• INSTRUCTIONS FOR THE TASK: What is needed is a word-for-word transcription of every record below.
RECORDS SUPPLIED START
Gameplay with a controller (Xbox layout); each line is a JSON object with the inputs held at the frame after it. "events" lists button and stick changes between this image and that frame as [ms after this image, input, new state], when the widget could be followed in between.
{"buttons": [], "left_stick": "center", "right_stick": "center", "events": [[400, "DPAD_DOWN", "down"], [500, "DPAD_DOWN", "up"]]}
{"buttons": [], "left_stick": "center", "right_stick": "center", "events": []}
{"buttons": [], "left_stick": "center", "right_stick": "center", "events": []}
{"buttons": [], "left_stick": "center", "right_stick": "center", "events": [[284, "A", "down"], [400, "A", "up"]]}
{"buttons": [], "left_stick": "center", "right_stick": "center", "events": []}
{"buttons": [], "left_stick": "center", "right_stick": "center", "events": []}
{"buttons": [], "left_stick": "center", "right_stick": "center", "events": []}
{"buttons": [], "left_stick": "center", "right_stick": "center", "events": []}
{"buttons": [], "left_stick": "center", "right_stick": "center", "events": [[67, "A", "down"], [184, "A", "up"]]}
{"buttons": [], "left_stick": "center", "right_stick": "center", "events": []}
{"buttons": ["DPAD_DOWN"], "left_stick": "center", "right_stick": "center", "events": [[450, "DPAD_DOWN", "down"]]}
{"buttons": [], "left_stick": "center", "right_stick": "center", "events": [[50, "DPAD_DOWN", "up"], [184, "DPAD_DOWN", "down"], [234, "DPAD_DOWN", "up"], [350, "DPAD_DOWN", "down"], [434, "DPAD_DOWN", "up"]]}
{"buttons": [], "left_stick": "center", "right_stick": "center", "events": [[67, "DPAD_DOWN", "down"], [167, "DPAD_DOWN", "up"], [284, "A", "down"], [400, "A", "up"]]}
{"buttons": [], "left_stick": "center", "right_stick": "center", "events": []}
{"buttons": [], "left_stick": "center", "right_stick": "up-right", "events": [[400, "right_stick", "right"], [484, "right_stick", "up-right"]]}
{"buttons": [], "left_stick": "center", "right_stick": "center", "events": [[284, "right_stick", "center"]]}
RECORDS SUPPLIED END
• RESPONSE BELOW:
Gameplay with a controller (Xbox layout); each line is a JSON object with the inputs held at the frame after it. "events" lists button and stick changes between this image and that frame as [ms after this image, input, new state], when the widget could be followed in between.
{"buttons": [], "left_stick": "center", "right_stick": "center", "events": [[400, "DPAD_DOWN", "down"], [500, "DPAD_DOWN", "up"]]}
{"buttons": [], "left_stick": "center", "right_stick": "center", "events": []}
{"buttons": [], "left_stick": "center", "right_stick": "center", "events": []}
{"buttons": [], "left_stick": "center", "right_stick": "center", "events": [[284, "A", "down"], [400, "A", "up"]]}
{"buttons": [], "left_stick": "center", "right_stick": "center", "events": []}
{"buttons": [], "left_stick": "center", "right_stick": "center", "events": []}
{"buttons": [], "left_stick": "center", "right_stick": "center", "events": []}
{"buttons": [], "left_stick": "center", "right_stick": "center", "events": []}
{"buttons": [], "left_stick": "center", "right_stick": "center", "events": [[67, "A", "down"], [184, "A", "up"]]}
{"buttons": [], "left_stick": "center", "right_stick": "center", "events": []}
{"buttons": ["DPAD_DOWN"], "left_stick": "center", "right_stick": "center", "events": [[450, "DPAD_DOWN", "down"]]}
{"buttons": [], "left_stick": "center", "right_stick": "center", "events": [[50, "DPAD_DOWN", "up"], [184, "DPAD_DOWN", "down"], [234, "DPAD_DOWN", "up"], [350, "DPAD_DOWN", "down"], [434, "DPAD_DOWN", "up"]]}
{"buttons": [], "left_stick": "center", "right_stick": "center", "events": [[67, "DPAD_DOWN", "down"], [167, "DPAD_DOWN", "up"], [284, "A", "down"], [400, "A", "up"]]}
{"buttons": [], "left_stick": "center", "right_stick": "center", "events": []}
{"buttons": [], "left_stick": "center", "right_stick": "up-right", "events": [[400, "right_stick", "right"], [484, "right_stick", "up-right"]]}
{"buttons": [], "left_stick": "center", "right_stick": "center", "events": [[284, "right_stick", "center"]]}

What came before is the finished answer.